I don't want my compiler adding more padding than bare minimum to every struct. I don't want it transforming an AoS to SoA when I choose AoS to match data access patterns. And so on...
At best Go could add some local directives for compiling these optimizations, but these code changes are really minimal anyways. I would rather see the padding explicitly than some abstract directive.
I guess this is largely provided by std::hardware_destructive_interference_size in C++17, but I'm not sure if there are other language equivalents.
https://en.cppreference.com/w/cpp/thread/hardware_destructiv...
https://golangci-lint.run/docs/linters/
This is worth adding in Go race detector's mechanism to warn developer
That's fine for most deployments, since the vast majority of deployments will go to x86_64 or arm64 these days.
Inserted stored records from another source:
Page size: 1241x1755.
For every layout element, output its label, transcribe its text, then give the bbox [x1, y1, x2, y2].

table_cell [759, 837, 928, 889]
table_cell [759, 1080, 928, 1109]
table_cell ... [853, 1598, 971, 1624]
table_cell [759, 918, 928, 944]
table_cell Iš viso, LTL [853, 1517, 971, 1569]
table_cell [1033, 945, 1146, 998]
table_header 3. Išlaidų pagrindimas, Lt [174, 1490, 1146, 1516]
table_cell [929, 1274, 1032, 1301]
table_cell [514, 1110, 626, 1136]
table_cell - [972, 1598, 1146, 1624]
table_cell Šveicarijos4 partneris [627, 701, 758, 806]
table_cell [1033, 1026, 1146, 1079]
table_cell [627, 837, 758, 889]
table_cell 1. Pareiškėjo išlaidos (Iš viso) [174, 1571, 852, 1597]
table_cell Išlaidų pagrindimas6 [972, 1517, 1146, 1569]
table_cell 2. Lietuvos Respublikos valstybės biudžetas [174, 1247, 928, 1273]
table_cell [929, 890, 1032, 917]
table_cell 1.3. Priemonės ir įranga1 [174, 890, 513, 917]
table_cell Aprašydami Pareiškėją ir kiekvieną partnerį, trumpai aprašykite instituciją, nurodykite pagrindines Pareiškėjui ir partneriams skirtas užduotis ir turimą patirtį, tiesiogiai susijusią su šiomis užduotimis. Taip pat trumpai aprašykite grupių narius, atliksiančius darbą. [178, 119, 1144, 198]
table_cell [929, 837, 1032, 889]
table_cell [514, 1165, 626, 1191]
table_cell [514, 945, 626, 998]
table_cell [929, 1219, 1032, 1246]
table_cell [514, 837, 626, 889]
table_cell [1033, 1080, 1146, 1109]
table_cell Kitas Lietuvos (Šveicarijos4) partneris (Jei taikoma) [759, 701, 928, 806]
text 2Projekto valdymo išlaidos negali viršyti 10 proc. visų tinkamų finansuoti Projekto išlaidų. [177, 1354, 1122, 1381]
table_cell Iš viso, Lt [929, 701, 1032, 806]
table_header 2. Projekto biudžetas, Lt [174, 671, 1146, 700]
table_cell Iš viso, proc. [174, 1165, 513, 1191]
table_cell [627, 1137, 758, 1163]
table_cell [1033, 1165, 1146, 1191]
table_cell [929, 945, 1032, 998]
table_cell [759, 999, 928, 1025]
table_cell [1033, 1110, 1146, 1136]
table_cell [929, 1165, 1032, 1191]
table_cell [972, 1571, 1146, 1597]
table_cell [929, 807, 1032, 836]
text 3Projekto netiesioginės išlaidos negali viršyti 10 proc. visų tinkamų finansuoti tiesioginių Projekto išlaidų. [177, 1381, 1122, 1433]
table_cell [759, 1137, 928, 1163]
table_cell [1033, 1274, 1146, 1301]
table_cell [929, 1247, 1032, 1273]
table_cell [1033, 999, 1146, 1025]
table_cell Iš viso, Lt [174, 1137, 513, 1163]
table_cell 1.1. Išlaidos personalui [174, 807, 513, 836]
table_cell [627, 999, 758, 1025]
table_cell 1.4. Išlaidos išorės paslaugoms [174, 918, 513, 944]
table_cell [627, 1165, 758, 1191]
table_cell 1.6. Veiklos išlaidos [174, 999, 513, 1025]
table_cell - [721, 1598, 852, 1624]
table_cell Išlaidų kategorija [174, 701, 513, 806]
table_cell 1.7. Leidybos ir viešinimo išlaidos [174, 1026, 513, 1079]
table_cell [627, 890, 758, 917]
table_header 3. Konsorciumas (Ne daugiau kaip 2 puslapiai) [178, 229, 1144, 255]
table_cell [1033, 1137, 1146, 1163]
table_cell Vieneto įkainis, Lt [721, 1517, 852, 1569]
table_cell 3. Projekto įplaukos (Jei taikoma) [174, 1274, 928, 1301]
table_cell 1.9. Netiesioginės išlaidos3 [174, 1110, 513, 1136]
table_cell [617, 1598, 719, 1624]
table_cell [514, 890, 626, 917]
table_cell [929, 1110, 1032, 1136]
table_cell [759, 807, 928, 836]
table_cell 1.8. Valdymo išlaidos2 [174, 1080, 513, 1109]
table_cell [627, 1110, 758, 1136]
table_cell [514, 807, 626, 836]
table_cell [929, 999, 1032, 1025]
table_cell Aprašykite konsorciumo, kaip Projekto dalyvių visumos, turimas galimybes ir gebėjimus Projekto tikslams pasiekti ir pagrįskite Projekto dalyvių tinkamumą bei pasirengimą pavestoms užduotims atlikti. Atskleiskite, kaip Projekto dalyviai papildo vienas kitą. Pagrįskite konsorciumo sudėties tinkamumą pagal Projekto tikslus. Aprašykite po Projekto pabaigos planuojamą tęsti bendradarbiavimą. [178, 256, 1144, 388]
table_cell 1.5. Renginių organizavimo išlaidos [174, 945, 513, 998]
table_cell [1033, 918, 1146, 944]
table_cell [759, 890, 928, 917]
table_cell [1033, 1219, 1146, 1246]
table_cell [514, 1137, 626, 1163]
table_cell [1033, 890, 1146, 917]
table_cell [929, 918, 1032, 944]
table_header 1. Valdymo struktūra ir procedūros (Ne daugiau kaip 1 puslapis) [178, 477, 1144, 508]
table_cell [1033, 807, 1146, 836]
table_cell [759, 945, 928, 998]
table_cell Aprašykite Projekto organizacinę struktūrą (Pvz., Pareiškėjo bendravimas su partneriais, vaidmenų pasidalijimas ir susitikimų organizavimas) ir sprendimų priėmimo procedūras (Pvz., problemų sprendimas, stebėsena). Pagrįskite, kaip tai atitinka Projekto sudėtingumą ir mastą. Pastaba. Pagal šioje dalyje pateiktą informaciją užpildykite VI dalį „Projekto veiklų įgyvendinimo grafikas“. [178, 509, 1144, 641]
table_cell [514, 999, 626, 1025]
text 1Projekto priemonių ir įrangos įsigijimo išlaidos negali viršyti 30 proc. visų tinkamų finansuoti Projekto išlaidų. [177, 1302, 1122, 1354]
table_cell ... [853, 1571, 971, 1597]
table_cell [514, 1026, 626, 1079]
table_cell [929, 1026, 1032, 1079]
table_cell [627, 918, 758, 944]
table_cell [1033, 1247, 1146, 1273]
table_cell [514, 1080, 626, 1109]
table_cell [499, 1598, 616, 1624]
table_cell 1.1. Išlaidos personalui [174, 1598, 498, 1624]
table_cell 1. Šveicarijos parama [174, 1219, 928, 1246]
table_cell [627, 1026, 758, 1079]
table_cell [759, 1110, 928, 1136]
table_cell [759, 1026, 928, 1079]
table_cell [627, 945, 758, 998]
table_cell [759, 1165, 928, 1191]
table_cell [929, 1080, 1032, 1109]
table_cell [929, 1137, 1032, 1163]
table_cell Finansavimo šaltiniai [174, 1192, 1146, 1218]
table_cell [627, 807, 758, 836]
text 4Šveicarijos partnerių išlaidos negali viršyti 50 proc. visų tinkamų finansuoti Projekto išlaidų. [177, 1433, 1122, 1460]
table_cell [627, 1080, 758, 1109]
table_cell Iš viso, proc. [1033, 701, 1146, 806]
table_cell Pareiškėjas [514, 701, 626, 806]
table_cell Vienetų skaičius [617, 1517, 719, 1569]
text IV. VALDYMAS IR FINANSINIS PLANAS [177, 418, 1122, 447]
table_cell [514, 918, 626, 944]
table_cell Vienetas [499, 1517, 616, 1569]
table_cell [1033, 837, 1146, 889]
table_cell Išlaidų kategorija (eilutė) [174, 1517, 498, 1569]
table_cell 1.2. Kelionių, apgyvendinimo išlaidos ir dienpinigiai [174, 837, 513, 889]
But Go supports PowerPC, Sparc, RISCV, S390X... I don't know enough about them, but I wouldn't be surprised if they weren't all 64-byte CPU cache lines. I can understand how a language runtime that is designed for architecture independence has difficulty with that.
If you use these tricks to align everything to 64-byte boundaries you'll see those speedups on most common systems but lose them on e.g. Apple's ARM64 chips, and POWER7, 8, and 9 chips (128 byte cache line), s390x (256 byte cache line), etc. Having some way of doing the alignment dynamically based on the build target would be optimal.